▶ TEXTO DO DOCUMENTO:
"""
Do outro lado da moeda em A Noite do Tigre, temos Ji Lin. Talentosa e inteligente, ela vê seus sonhos de se tornar médica serem tirados dela apenas por ser mulher. Seu padrasto não acredita que gastar dinheiro com a educação de uma menina seja justificável, então Ji Lin não conclui os estudos e, sem muitas alternativas, se torna aprendiz em um ateliê de costura. Ainda que esse seja longe de seu ideal de trabalho, Ji Lin, traumatizada com o relacionamento abusivo da mãe e de seu padrasto, decide que o melhor a fazer por si mesma é ter alguma independência e seu próprio dinheiro. Para ela, depender dos desejos e caprichos de um marido está fora de cogitação. Com o pouco salário que recebe e precisando saldar as dívidas que a mãe fez, e que esconde de seu padrasto por conta do temperamento explosivo dele, Ji Lin consegue um segundo trabalho como dançarina em um salão, o que ela precisa manter em segredo devido a reputação que persegue as moças que ali trabalham. Ao contrário da fama que as moças levam, a maioria delas apenas dança, como o cargo sugere, mas algumas decidem estender seus serviços para fora dos salões — o que não é o caso de Ji Lin.
"""
▶ EXERCÍCIO 1: Como você resumiria o trecho sobre Ji Lin em duas frases?
▶ EXERCÍCIO 2:
As afirmações a seguir concordam com o trecho sobre Ji Lin? Para cada uma, responda sim ou não e cite as palavras do trecho que decidem a questão.
(a) Ji Lin concluiu os estudos antes de ir trabalhar no ateliê.
(b) Ji Lin considera aceitável depender de um marido.
(c) A maioria das moças que trabalham nos salões apenas dança.
▶ EXERCÍCIO 3: Quais ocupações o trecho sobre Ji Lin menciona, seja como sonho ou como trabalho dela?

▶ INFORMAÇÕES:
"""
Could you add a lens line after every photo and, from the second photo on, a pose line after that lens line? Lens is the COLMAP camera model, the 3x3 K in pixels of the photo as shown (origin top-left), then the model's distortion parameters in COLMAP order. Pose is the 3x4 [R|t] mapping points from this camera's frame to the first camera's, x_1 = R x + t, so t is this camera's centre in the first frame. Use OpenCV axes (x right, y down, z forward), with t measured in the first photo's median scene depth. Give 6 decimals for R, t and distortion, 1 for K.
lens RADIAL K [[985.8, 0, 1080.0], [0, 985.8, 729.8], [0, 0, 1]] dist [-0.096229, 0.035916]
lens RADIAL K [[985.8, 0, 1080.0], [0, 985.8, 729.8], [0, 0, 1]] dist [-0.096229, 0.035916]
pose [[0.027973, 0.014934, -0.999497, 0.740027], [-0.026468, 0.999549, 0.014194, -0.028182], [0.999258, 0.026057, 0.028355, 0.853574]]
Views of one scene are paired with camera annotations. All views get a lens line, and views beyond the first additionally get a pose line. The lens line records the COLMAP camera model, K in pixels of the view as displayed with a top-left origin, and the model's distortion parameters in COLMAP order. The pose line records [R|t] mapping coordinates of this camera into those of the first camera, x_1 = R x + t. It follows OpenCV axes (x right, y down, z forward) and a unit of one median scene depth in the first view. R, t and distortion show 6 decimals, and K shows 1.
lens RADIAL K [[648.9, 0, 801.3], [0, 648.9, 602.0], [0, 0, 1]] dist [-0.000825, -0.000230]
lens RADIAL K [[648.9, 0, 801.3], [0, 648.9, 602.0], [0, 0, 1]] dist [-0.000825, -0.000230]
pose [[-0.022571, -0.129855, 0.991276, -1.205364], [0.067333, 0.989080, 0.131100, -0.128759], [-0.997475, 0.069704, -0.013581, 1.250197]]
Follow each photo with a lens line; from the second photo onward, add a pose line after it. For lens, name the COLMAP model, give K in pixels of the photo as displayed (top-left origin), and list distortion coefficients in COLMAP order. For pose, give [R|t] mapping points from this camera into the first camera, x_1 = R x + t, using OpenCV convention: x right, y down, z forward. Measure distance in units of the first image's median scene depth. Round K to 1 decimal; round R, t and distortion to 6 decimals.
"""
▶ RESPOSTA 1: Ji Lin, talentosa e inteligente, não pôde realizar o sonho de ser médica porque o padrasto não achava justificável gastar dinheiro com a educação de uma menina, e acabou aprendiz em um ateliê de costura. Traumatizada com o relacionamento abusivo da mãe e do padrasto, ela busca independência e, para saldar as dívidas da mãe, arranja em segredo um segundo trabalho como dançarina em um salão, sem estender seus serviços para fora dele.

▶ RESPOSTA 2:
(a) Não: "Ji Lin não conclui os estudos".
(b) Não: "Para ela, depender dos desejos e caprichos de um marido está fora de cogitação."
(c) Sim: "a maioria delas apenas dança, como o cargo sugere".

▶ RESPOSTA 3:
- Médica
- Aprendiz em um ateliê de costura
- Dançarina em um salão